**About this exercise:**
Return only the count of lines in the listing below where the word "students" appears.
·····
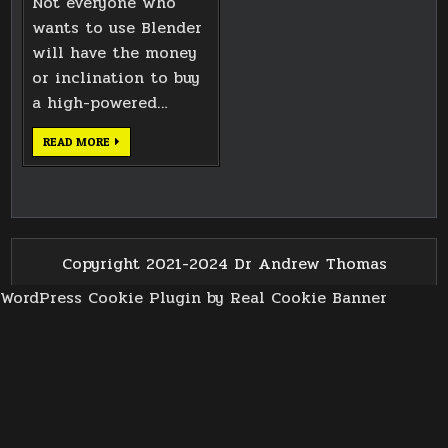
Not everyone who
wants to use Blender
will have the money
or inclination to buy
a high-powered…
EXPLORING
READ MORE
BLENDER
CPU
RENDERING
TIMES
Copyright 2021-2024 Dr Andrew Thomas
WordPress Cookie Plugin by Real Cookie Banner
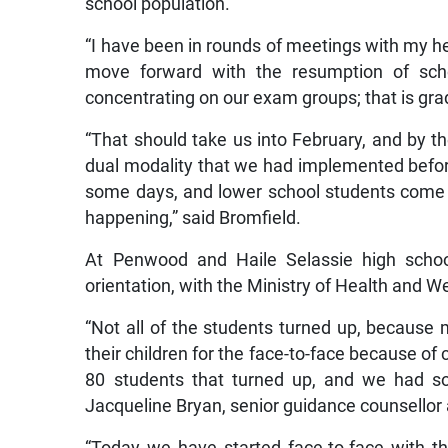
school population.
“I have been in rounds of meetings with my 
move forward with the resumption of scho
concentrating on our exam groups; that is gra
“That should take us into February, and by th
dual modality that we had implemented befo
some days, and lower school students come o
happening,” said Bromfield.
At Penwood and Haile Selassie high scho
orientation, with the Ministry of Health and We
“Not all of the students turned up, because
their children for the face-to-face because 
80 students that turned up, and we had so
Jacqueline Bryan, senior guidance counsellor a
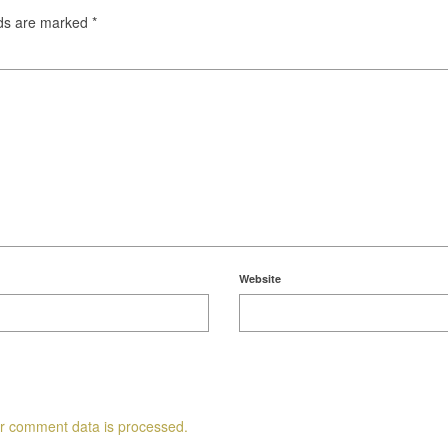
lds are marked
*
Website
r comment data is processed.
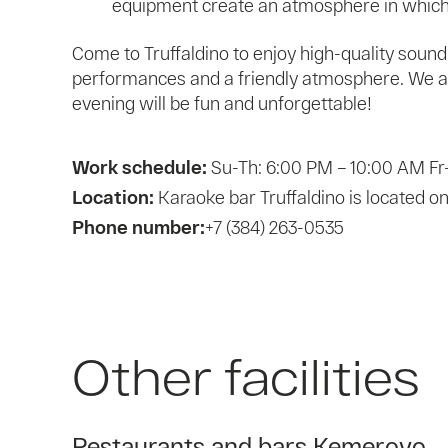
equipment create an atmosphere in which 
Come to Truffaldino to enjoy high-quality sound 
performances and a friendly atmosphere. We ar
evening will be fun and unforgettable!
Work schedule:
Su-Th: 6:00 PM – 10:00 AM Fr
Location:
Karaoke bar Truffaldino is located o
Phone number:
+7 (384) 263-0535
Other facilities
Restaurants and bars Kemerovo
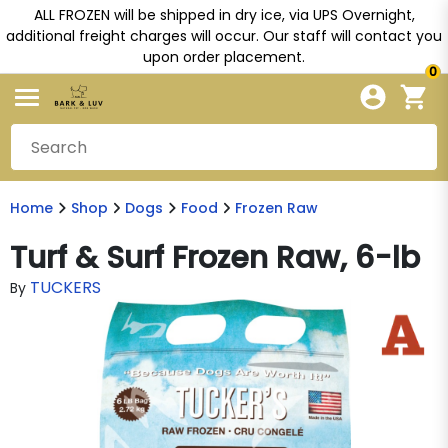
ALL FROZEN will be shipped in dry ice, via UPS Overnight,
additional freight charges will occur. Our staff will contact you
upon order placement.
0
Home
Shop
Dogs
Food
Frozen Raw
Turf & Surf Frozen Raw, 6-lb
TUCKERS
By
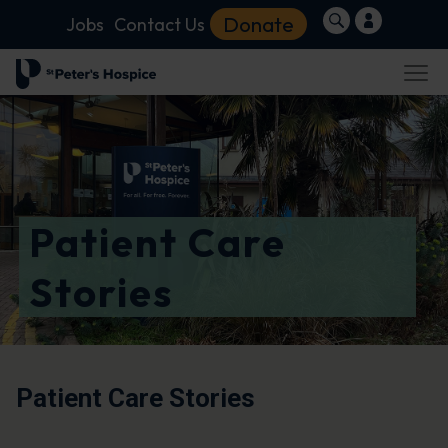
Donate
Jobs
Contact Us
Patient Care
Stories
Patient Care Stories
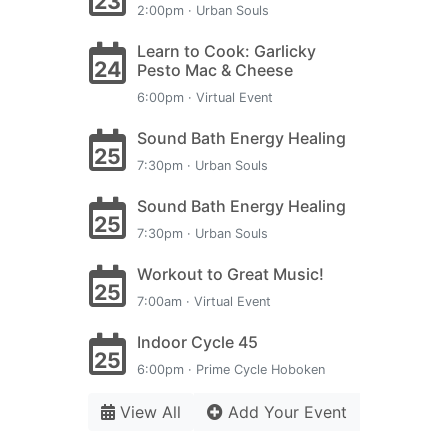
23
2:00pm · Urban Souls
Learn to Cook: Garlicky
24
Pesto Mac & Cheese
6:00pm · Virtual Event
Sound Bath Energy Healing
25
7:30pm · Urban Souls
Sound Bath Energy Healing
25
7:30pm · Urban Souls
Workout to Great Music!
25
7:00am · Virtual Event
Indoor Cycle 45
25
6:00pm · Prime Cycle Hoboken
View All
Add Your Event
·····
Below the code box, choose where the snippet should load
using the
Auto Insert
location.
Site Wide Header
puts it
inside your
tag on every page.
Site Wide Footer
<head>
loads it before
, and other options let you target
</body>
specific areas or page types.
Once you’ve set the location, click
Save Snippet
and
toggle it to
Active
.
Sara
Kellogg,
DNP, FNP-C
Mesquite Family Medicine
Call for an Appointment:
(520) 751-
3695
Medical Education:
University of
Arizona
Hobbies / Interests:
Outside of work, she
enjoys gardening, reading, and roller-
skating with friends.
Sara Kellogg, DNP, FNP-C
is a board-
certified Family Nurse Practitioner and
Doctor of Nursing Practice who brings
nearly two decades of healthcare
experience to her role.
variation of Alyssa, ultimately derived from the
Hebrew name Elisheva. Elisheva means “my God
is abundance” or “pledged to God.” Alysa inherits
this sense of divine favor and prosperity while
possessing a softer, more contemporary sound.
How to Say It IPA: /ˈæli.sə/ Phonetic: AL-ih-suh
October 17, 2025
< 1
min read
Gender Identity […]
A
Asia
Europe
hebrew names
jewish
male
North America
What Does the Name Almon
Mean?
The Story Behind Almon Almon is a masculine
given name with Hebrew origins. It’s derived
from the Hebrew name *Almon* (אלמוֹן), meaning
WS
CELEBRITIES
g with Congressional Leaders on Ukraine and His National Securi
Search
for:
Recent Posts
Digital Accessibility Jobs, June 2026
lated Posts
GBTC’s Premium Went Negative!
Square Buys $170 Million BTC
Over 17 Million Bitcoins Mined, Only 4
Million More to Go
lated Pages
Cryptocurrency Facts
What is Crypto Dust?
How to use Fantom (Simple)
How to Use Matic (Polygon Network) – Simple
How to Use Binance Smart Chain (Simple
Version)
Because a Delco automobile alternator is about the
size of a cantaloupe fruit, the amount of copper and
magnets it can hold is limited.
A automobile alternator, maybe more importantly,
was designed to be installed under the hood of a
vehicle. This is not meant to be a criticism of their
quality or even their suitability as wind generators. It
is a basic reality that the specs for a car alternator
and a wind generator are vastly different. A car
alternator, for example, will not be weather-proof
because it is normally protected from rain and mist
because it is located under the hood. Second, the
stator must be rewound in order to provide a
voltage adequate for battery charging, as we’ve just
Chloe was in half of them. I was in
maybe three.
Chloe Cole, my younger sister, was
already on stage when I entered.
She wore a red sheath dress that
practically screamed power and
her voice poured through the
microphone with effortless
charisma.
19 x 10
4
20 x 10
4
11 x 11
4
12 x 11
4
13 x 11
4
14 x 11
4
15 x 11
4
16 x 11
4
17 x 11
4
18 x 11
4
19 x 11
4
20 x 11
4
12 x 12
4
·····
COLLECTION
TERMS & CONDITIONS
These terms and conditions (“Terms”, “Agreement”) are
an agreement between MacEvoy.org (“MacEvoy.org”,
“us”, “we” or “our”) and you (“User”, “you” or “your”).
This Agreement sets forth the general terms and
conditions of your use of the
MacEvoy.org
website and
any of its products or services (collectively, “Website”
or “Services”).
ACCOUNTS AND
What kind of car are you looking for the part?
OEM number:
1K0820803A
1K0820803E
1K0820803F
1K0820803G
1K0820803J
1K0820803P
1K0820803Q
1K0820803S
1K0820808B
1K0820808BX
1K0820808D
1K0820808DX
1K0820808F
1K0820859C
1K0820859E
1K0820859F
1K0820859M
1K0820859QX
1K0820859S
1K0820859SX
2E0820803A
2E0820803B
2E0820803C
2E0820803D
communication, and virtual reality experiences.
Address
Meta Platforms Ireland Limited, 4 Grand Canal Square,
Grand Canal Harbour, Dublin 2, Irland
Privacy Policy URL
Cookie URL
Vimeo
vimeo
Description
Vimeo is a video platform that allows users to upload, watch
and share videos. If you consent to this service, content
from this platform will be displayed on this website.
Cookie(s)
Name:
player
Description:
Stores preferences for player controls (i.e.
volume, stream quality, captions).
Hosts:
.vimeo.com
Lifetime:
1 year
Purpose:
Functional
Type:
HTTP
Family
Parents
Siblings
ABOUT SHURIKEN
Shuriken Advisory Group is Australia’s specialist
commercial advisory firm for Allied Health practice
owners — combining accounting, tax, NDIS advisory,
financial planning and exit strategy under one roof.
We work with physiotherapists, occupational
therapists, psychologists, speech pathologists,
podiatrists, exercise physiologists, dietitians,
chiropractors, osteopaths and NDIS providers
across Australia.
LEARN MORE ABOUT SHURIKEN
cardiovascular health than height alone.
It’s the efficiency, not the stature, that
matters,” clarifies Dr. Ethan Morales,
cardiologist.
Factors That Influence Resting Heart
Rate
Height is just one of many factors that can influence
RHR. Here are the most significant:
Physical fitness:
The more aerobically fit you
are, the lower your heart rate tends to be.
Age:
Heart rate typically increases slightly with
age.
·····
**Result for this task:**
3